The imperatives for the project arise out of the realization that the 1996 water quality guidelines have limitations in several important areas: i) non-alignment with approaches to water resource protection; ii) not being sufficiently risk-based; iii) lacking internal coherence between guidelines for different users; iv) not reflecting the full range of critical water quality variables such as persistent organic pollutants (POPs), pesticides and endocrine disrupting compounds (EDCs), despite local and international research regarding these variables. The project intends to address these shortcomings through the development of a multi-tier decision support system (DSS) allowing for risk identification, analysis and management. The overarching aim of the current project is to review and develop an electronic-based decision support system (software) able to provide both site-specific and generic risk-based water quality guidelines for South African aquatic ecosystems.

Production of risk-based guidelines will be data based, and data on responses of taxa to stressors as well as data on ambient spatially specific water quality will be required to generate suitable guidelines. The project has gathered 219 442 toxicological results from international databases, as well as 332 084 water quality records from regularly monitored sampling points around the country.

The project team attended a planning workshop in Maputo where considerable progress was made in the design of three tiers.
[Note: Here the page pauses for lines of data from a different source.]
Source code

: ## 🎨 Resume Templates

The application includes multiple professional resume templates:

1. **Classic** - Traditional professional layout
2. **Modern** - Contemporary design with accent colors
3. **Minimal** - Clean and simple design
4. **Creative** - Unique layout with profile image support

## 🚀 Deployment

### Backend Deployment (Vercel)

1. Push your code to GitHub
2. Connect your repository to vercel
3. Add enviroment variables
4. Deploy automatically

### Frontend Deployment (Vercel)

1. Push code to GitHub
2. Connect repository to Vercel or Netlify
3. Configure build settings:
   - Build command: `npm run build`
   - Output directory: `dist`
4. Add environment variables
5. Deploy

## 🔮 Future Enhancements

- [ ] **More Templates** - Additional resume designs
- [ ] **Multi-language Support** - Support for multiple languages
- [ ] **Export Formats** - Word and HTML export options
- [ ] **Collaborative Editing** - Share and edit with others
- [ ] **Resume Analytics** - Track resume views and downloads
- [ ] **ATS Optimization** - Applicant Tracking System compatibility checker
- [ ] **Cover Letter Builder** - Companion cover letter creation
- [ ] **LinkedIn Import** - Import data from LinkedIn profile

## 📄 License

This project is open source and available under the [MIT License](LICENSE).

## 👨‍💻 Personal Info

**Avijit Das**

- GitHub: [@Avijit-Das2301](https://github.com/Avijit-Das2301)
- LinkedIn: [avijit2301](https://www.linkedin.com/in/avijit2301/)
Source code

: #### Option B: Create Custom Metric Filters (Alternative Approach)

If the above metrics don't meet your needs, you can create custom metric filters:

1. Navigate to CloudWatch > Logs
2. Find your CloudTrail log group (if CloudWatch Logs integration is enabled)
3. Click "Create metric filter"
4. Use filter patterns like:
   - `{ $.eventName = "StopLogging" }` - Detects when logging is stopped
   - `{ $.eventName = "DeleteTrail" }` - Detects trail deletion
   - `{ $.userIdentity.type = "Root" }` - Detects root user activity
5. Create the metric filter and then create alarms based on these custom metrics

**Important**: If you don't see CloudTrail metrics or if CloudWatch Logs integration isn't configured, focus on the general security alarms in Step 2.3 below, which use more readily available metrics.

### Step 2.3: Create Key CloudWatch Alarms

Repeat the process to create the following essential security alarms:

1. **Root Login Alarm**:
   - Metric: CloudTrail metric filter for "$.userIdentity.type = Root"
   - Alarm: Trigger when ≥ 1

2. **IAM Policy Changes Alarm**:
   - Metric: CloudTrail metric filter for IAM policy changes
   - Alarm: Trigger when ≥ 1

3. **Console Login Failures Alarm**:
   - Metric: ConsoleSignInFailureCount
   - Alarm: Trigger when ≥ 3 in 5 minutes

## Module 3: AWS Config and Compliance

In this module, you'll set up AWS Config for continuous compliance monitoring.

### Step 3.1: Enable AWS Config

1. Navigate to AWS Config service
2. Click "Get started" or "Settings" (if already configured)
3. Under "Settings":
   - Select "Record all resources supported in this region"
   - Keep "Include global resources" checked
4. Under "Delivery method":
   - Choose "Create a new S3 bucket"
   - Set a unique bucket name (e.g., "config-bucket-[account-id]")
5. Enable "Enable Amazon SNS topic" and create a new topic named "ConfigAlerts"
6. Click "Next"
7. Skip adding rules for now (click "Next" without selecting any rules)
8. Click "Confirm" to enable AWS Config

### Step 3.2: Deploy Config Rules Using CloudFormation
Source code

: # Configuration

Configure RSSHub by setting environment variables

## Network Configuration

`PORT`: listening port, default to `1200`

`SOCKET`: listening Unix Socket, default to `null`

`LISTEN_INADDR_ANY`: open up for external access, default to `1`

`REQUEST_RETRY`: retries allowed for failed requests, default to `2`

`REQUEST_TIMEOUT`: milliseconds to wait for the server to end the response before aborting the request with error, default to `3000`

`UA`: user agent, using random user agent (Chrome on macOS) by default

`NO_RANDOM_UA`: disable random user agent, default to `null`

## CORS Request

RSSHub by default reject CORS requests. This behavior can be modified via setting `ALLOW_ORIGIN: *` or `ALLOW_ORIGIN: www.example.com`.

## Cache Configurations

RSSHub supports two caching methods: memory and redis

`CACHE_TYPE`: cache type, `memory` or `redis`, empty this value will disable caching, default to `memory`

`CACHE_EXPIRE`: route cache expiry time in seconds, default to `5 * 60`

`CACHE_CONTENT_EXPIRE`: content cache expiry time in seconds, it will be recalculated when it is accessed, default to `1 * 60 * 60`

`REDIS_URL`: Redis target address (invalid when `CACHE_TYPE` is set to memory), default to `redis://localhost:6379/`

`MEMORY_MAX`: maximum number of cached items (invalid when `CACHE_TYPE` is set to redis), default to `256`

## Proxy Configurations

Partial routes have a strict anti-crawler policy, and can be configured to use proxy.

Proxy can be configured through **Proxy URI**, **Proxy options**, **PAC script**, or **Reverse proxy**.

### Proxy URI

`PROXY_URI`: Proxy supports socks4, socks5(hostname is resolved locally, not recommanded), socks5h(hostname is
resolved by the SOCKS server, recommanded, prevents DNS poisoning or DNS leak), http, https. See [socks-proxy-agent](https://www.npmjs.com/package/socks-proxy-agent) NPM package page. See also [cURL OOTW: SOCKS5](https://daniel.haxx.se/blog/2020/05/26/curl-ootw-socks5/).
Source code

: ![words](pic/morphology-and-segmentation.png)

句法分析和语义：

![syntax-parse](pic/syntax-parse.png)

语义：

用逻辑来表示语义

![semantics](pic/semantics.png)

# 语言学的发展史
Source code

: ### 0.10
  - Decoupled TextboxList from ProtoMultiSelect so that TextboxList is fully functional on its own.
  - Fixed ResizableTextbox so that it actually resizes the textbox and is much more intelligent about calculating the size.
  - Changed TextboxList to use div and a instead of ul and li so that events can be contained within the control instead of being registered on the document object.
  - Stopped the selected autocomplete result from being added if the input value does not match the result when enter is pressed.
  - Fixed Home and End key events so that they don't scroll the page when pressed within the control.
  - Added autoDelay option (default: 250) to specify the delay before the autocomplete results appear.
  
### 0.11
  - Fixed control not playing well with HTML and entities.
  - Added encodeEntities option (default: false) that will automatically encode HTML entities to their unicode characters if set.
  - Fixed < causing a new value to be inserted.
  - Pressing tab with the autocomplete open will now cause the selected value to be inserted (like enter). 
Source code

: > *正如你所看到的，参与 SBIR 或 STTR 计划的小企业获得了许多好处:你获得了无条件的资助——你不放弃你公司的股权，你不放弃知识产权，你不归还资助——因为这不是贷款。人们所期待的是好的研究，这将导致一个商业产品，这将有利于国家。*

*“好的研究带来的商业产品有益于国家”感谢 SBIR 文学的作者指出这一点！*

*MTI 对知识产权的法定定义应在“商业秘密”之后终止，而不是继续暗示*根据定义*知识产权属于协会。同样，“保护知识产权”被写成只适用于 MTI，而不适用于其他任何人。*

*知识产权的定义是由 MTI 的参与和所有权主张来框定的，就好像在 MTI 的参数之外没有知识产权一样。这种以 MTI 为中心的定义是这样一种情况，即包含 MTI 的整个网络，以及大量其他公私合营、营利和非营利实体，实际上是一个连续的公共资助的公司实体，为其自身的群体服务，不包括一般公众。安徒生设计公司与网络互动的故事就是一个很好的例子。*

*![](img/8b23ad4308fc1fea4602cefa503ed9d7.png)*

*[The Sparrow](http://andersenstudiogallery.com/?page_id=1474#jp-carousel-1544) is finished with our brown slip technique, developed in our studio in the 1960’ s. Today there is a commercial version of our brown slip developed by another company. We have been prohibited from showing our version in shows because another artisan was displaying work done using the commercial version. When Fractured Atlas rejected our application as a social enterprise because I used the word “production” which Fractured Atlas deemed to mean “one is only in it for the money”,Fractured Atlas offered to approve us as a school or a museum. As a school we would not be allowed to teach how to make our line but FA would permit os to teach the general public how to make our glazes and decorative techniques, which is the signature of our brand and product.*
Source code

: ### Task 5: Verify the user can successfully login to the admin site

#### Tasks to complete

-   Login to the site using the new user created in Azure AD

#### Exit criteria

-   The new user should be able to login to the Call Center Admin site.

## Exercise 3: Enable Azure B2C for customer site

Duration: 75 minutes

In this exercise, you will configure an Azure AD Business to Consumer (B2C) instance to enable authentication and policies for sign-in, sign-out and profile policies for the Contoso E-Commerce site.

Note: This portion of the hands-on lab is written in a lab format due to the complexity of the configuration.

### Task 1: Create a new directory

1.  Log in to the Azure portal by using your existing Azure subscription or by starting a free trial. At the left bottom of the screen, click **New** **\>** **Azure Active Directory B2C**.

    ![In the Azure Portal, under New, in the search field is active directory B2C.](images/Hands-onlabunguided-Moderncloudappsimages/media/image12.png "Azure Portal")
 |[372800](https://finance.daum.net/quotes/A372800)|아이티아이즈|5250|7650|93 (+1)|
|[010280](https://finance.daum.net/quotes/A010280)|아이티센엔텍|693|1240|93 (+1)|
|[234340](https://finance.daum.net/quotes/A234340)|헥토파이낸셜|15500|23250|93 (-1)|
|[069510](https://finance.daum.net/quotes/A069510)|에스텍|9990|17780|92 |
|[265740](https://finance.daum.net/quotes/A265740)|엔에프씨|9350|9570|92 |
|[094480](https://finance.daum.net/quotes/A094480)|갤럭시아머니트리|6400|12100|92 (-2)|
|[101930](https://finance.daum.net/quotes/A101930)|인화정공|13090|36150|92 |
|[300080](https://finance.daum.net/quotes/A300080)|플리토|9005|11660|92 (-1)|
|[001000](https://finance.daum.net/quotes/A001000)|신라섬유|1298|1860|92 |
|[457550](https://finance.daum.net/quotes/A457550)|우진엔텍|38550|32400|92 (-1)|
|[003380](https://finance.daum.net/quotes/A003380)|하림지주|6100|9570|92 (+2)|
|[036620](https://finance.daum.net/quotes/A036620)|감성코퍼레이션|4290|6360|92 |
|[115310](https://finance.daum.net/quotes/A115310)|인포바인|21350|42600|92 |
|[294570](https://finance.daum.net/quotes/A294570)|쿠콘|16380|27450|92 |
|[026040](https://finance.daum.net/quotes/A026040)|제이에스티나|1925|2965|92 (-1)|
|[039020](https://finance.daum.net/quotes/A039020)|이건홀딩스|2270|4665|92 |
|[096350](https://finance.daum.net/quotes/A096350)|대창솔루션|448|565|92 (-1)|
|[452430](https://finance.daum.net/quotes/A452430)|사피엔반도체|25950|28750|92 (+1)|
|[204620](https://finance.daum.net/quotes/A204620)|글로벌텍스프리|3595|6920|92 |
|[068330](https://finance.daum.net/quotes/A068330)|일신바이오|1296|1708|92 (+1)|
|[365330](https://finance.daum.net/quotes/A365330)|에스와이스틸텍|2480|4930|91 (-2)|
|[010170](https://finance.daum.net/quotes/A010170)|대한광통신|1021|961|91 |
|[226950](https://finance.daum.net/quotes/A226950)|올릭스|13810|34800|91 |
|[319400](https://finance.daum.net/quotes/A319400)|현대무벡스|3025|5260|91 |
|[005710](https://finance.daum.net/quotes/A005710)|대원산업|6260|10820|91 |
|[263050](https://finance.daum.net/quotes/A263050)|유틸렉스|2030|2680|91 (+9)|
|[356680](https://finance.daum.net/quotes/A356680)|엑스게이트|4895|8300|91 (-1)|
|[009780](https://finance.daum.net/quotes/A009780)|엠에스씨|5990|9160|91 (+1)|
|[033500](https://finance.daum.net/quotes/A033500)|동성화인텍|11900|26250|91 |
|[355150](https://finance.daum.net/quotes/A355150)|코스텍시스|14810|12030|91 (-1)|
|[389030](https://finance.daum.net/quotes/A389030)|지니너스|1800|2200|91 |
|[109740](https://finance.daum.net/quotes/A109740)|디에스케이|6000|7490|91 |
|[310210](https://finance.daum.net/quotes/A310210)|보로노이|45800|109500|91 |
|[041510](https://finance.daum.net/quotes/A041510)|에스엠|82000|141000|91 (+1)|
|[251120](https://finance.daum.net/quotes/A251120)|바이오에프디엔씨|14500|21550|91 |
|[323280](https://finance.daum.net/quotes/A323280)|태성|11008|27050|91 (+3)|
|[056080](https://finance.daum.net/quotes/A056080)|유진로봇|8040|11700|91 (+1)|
Tier 1 is conservative and guided by multitaxon toxicological responses; Tier 2 is site-specific and modified to reflect local water quality, and Tier 3 was being refined.

The software tool for guideline derivation has been developed and is currently being refined. Using a database of toxicological responses, Tier 1 guidelines simply produce ecological category boundary values for 25 inorganic, 45 organic and 26 pharmaceutical compounds. Tier 2 guidelines produce locally appropriate (at ecosystem Level 2 scale) risk-based guidelines, using either water quality data or macroinvertebrate data to generate an estimate of risk. Tier 3 guidelines are issue-based, and allow a user to explore aspects of the risk scores generated by the other tiers.